El cartel de las fiestas de la Mercè ha provocado desconcierto porque la imagen del bebé solitario en una habitación rojiza parece más bien el póster de una película de terror. Un bebé desatendido, con cara de asustado, en un entorno hostil. Levanta la mirada como si observase a un adulto maléfico que queda fuera del plan. El vídeo que acompaña al cartel, de dos minutos y medio, potencia pretendidamente esta sensación inquietante, de aproximación a una desgracia.
La primera imagen muestra a la criatura bramando en el suelo, como si nadie se hiciera cargo. Las salpicaduras rojizas en la puerta refuerzan la idea de peligro. La música experimental es determinante para acentuar el miedo. Sonidos aleatorios: el motor de una moto que ruge amenazadoramente, golpes y chirridos que parecen alertar al espectador de un riesgo inminente. Una mujer, la madre del niño, llora y parece desesperada. Está agotada, como si hubiera perdido el control de la situación. La cámara se mantiene distante, fría, como si no sintiera compasión alguna por los personajes. Las diferentes escenas dejan vislumbrar problemas económicos, la ausencia de un entorno afectivo o una red de apoyo. La mujer dice que cree que se volverá loca e intenta consolar al bebé, que no para de llorar en ningún momento. La madre parece estar asomada al límite de su resistencia. La música sugiere que nos acerquemos a un gran desastre. La tipografía irregular de los rótulos es más propia de la caligrafía de una persona desequilibrada que un trazo infantil.

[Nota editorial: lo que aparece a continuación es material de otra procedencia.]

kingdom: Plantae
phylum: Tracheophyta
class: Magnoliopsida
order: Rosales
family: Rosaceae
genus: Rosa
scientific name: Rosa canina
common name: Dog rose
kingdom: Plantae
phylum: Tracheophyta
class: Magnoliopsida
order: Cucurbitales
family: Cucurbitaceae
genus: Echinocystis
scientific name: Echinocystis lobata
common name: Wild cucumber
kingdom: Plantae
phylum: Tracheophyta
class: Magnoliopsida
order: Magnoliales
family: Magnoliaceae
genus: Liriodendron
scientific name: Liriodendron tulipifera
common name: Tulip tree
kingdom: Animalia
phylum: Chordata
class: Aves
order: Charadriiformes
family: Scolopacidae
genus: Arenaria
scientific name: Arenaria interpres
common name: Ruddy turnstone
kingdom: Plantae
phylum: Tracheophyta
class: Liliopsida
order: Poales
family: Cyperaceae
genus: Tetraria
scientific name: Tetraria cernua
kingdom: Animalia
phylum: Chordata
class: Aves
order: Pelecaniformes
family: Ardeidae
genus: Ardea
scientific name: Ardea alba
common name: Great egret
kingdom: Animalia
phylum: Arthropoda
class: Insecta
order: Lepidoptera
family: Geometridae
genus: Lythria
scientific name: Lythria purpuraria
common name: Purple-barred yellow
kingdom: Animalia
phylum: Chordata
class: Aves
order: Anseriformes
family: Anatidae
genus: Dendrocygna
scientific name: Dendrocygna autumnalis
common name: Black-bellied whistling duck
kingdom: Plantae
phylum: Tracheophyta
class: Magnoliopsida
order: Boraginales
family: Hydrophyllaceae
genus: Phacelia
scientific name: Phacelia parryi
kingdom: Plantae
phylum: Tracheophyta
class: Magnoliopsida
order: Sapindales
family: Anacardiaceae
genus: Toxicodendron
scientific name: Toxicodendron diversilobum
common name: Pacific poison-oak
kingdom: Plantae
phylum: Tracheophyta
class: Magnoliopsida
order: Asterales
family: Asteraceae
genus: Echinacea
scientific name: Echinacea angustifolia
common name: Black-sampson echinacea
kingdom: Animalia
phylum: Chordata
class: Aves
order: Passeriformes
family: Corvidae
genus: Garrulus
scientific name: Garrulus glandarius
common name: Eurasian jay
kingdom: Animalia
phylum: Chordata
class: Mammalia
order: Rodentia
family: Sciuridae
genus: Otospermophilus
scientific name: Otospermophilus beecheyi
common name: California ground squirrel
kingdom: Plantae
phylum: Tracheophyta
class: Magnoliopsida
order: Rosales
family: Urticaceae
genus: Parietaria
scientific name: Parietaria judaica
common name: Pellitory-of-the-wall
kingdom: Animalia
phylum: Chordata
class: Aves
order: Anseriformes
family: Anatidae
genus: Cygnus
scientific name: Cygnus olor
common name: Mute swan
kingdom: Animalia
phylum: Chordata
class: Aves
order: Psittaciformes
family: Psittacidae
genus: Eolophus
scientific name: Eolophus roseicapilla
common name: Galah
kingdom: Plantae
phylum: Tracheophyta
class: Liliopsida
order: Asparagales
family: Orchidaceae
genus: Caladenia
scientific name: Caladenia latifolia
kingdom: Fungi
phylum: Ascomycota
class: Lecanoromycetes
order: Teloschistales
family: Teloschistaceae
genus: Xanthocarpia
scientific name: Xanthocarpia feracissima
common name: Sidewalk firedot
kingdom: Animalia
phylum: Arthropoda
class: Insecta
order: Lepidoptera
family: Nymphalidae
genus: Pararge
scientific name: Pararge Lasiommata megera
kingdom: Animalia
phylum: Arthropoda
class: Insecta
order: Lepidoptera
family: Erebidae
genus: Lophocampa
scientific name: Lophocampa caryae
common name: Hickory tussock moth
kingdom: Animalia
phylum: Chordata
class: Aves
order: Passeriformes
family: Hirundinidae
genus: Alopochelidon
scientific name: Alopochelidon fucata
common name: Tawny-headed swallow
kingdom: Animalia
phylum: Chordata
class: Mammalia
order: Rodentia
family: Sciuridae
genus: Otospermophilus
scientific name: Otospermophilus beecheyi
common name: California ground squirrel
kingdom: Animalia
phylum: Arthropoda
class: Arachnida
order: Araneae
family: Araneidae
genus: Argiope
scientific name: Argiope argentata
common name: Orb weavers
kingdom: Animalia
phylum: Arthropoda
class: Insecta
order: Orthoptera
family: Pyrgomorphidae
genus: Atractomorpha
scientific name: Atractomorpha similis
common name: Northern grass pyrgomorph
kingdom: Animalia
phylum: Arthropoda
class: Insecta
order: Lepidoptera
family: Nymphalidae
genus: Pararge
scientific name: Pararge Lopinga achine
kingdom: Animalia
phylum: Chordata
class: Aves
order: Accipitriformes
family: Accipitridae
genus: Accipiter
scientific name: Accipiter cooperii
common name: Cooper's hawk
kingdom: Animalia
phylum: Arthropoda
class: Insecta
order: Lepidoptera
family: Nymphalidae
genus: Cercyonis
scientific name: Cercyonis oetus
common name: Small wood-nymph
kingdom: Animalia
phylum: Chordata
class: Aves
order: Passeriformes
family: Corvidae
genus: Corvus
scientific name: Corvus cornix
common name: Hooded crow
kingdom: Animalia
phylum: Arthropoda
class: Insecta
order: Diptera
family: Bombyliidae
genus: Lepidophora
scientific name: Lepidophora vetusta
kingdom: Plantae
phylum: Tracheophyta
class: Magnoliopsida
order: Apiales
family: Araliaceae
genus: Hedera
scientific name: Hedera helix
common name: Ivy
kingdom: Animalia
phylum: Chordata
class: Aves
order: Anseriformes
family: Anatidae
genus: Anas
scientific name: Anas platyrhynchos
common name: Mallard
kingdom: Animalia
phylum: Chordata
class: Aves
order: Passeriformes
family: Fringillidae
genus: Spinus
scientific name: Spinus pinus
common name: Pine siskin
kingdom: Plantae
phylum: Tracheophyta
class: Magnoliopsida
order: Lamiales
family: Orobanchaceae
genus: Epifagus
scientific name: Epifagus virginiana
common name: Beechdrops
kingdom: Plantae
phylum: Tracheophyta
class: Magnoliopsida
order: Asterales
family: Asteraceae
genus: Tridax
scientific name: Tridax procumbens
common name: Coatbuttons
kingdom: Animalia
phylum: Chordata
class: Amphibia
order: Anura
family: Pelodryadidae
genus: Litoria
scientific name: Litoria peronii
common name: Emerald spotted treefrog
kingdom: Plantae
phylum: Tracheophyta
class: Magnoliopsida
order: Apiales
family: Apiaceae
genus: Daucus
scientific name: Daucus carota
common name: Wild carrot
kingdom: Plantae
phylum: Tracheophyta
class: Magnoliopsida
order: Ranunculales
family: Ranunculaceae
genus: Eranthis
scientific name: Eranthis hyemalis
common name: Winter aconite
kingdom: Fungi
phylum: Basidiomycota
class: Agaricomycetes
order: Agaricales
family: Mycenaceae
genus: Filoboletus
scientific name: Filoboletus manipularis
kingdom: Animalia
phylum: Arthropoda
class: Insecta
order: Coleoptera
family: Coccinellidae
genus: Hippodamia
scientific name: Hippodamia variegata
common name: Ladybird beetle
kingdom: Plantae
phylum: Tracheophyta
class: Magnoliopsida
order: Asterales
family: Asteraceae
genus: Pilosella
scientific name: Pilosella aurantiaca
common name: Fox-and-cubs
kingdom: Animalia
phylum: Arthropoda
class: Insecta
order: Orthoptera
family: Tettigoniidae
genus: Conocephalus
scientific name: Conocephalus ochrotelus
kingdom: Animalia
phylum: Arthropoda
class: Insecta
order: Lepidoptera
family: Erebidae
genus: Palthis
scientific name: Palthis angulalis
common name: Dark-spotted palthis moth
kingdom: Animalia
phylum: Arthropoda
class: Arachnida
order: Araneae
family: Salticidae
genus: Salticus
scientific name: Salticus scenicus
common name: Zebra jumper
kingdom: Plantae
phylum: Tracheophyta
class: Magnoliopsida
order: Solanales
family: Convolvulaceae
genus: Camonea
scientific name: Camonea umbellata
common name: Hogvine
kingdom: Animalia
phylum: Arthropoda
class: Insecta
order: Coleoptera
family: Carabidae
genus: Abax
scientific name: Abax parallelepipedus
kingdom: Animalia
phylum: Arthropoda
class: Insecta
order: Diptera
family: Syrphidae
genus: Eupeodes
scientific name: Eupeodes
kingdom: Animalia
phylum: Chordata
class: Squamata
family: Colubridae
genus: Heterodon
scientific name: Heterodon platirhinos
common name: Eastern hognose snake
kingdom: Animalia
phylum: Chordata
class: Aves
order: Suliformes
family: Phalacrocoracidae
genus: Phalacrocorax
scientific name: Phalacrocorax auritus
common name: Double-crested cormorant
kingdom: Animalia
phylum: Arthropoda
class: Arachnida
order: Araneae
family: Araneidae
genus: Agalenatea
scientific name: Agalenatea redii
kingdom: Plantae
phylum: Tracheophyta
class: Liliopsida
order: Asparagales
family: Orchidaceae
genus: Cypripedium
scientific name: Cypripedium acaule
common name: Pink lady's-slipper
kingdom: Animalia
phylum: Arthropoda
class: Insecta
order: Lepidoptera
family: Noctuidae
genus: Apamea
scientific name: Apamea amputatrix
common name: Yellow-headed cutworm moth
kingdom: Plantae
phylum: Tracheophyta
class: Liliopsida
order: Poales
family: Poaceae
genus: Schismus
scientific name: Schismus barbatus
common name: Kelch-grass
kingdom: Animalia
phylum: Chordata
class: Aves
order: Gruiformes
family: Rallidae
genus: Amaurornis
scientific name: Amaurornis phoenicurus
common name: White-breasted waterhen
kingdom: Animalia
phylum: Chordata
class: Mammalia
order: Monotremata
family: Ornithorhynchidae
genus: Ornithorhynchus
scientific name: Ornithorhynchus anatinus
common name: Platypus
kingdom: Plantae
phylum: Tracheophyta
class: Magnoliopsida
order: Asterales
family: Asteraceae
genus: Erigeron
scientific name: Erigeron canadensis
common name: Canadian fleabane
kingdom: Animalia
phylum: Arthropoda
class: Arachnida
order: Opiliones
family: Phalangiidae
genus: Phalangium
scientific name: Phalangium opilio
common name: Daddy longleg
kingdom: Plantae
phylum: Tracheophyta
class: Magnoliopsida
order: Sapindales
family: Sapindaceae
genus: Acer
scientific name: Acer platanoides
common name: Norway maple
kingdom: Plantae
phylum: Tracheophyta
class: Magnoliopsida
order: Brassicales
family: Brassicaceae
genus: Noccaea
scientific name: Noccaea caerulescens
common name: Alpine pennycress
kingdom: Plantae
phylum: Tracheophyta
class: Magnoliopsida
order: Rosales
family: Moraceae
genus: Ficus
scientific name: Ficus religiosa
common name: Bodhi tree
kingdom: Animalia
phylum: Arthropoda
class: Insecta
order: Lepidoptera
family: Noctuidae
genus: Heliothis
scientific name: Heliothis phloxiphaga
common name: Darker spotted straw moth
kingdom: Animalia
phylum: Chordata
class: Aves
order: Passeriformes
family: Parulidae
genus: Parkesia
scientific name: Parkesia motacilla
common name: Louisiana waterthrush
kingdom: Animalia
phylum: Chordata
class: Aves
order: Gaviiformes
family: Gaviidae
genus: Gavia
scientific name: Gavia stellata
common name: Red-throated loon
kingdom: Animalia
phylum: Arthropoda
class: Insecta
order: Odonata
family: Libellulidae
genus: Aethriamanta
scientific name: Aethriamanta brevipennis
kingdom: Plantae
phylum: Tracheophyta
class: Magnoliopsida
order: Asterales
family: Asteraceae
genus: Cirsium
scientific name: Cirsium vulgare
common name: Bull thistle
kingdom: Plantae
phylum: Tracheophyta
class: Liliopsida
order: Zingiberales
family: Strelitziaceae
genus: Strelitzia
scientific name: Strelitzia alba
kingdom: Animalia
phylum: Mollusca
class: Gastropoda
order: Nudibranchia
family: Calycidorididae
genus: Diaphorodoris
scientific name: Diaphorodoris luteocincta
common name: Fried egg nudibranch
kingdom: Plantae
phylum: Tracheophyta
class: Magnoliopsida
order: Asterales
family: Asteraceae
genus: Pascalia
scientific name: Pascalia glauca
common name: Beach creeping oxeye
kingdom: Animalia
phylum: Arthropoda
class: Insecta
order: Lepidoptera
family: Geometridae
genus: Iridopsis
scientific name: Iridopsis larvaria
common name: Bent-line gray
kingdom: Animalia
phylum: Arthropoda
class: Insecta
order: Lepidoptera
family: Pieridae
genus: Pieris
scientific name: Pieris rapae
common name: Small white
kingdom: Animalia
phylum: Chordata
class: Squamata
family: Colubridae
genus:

Por fin, la música experimental desemboca en tonadas folclóricas que llaman la atención de la criatura, que para de llorar. El busto de una gigante aparece danzando por la ventana y eso calma al niño. Pero la historia es engañosa. Puede caerse en la inercia más simple de interpretar que el bebé está experimentando la fascinación prematura por la fiesta mayor. Pero con el paro del llanto, la madre desaparece. Ninguna sonrisa, ninguna escena de complicidad entre madre e hijo. Ninguna alegría compartida por la alegría de un instante de alegría. De noche, el bebé yace solo en la cama, boca arriba, mientras la claridad de los fuegos artificiales de Mercè dibuja sombras terroríficas en las paredes de la habitación rojiza. El resto de la casa parece vacía, como si la madre hubiera abandonado al niño. El bebé, de repente, parece dormido en la cama, pero el sonido de los petardos nos remite también al sonido de unos disparos. Y es inevitable pensar si la madre se ha cargado a la criatura o ha decidido poner punto y final a su propia vida. Como si las detonaciones de la tragedia quedaran camufladas por los chasquidos de la fiesta. Una celebración de la fiesta ambivalente, con connotaciones de película de terror, que juega subliminarmente con elementos de violencia y crueldad. Más que ganas de fiesta te deja con el corazón encogido y te recuerda que alegría y fatalidad conviven siempre en la ciudad.